Washington - Federal Reserve Chairman Ben Bernanke said Friday the US central bank is taking steps to improve regulation of banks that sparked the financial crisis, but it was critical for lawmakers to further close gaps in federal oversight. The Fed proposed new rules Thursday that would effectively give it veto power over the pay packages of top financial executives. Banks will be forced to comply with new guidelines that prevent executives from being awarded for the kind of risky behaviour that helped push Wall Street to the brink of collapse last year.
The central bank is planning a broad and regular "coordinated examination" of the compensation practices of the country's 28 largest banks to expose outliers. Smaller banks will also have their compensation practices reviewed.
Executive salaries have been a main focus of public anger as the financial crisis dragged down the entire global economy. A separate government order on Thursday slashed by more than 50 per cent the salaries of seven major companies that received government bail-outs.

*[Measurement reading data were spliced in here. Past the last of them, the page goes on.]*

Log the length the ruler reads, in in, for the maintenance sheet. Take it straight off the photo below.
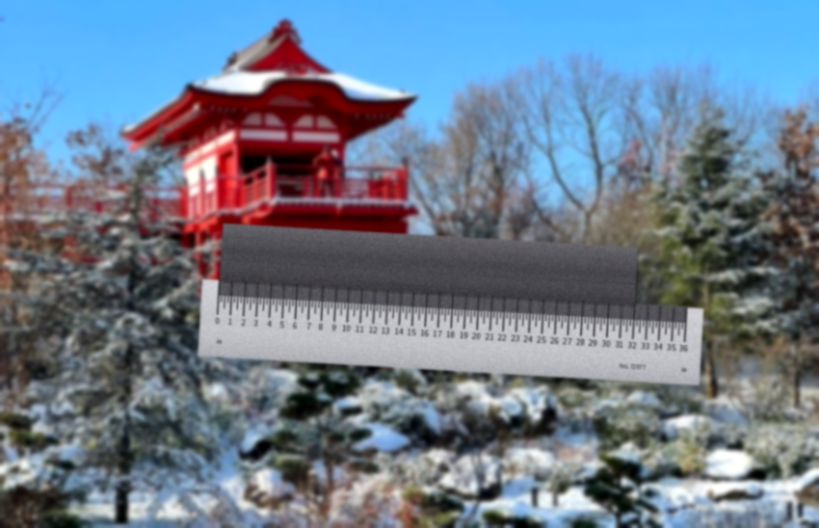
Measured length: 32 in
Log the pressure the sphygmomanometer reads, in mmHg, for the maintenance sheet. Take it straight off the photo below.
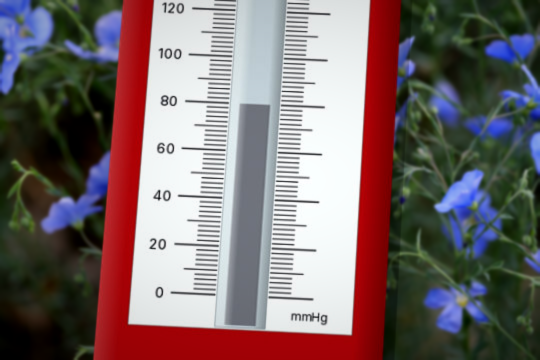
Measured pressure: 80 mmHg
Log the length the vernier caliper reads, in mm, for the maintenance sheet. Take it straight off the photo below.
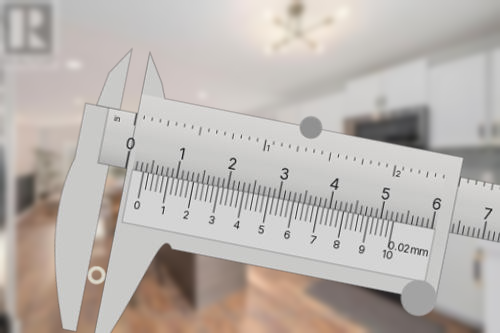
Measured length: 3.5 mm
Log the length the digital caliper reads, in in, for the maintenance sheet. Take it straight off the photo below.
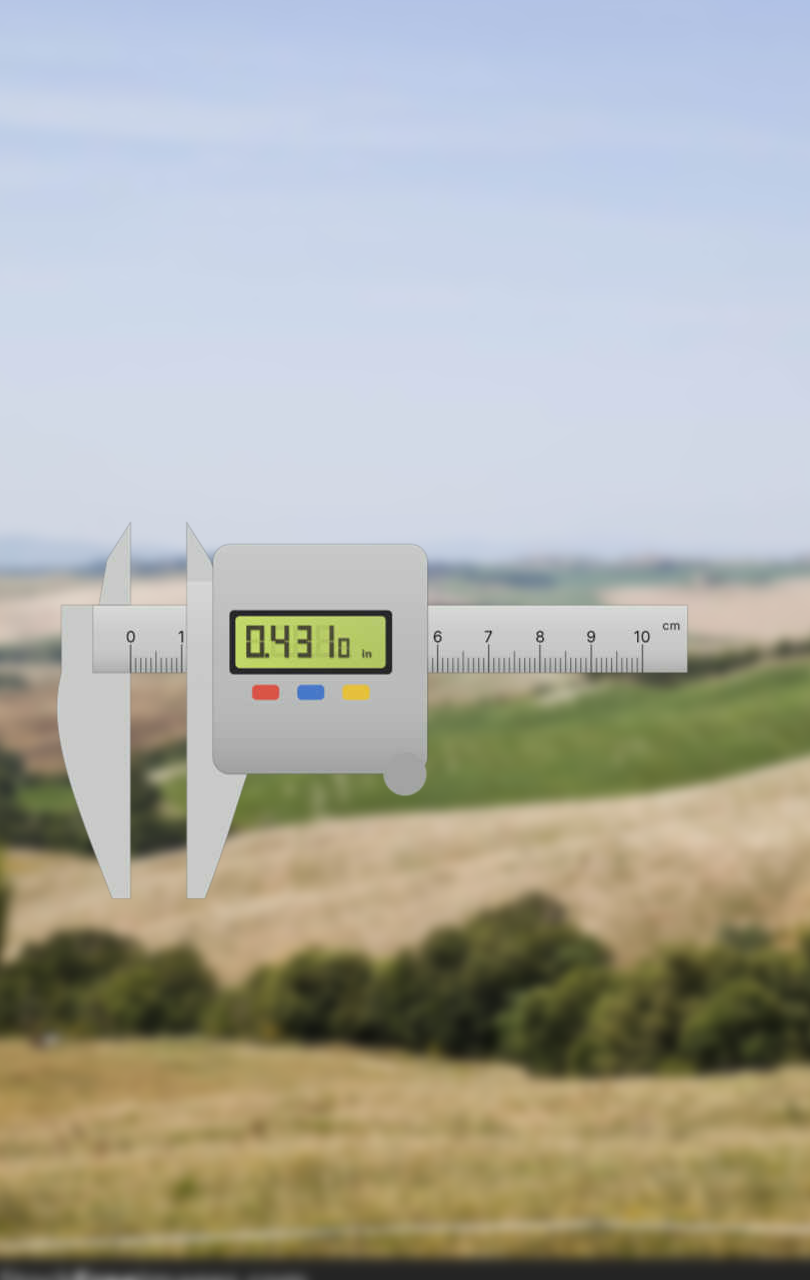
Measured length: 0.4310 in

Bernanke said the Fed could do a lot to strengthen its oversight, which has been blamed along with other regulators for failing to catch warning signs for Wall Street's crisis.
But he urged Congress to quickly adopt a rash of reform proposals that would boost the government's powers to step into failing firms and plug gaps in regulating markets like over-the-counter derivatives.
"Although regulators can do a great deal on their own to improve financial regulation and oversight, the Congress also must act," Bernanke told an economic conference in Boston.
The Financial Services Committee of the House of Representatives began considering the measures last week, but its counterpart in the Senate has yet to begin the debate.
US President Barack Obama is pushing for the reforms to be adopted by the end of this year, but the deadline could slip amid a bruising battle over health care.